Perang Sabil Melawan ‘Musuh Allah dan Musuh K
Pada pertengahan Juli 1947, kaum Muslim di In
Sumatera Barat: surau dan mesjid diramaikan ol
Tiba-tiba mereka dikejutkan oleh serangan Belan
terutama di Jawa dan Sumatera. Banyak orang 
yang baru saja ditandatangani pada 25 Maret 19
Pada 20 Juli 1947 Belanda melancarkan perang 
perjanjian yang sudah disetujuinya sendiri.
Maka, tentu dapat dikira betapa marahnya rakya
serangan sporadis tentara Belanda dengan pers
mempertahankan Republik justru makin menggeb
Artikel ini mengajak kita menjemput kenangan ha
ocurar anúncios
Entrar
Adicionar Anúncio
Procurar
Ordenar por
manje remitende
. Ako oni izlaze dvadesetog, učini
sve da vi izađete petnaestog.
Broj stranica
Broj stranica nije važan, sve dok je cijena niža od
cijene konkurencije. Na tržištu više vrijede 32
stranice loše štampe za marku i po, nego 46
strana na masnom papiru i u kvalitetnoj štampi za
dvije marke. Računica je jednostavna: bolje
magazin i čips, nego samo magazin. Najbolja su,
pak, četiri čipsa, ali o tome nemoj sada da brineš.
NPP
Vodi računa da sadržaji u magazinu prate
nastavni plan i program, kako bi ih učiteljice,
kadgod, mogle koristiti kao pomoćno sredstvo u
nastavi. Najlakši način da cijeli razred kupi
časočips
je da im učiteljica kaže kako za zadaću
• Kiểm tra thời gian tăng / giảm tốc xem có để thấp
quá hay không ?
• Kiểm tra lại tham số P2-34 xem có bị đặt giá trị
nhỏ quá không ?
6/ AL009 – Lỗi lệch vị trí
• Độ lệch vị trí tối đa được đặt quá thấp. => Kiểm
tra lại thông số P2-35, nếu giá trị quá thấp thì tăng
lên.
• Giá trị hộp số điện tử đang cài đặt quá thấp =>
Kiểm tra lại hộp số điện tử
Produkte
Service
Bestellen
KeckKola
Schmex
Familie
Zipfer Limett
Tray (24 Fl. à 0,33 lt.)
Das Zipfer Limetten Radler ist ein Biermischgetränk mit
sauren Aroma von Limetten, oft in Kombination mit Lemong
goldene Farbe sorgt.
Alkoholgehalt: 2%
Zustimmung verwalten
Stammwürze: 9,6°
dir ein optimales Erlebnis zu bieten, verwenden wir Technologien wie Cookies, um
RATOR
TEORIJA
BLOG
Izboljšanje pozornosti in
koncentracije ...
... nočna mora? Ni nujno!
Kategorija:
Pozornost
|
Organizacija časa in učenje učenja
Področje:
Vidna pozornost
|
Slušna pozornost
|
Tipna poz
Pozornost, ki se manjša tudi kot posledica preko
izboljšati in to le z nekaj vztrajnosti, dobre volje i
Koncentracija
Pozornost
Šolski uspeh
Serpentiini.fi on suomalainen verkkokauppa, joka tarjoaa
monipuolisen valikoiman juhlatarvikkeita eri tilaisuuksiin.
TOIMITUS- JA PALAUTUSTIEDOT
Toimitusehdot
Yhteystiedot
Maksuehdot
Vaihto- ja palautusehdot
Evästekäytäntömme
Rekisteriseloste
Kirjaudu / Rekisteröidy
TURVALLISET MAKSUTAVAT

Your instructions – Starting at the beginning of the items and ending at the line that contains "terutama di Jawa dan Sumatera. Banyak orang", output those lines as a Markdown table with the columns No. and Text. Put the row number under No. and the line under Text, and leave out any blank lines.

Exercise answer –
| No. | Text |
|---|---|
| 1 | Perang Sabil Melawan ‘Musuh Allah dan Musuh K |
| 2 | Pada pertengahan Juli 1947, kaum Muslim di In |
| 3 | Sumatera Barat: surau dan mesjid diramaikan ol |
| 4 | Tiba-tiba mereka dikejutkan oleh serangan Belan |
| 5 | terutama di Jawa dan Sumatera. Banyak orang  |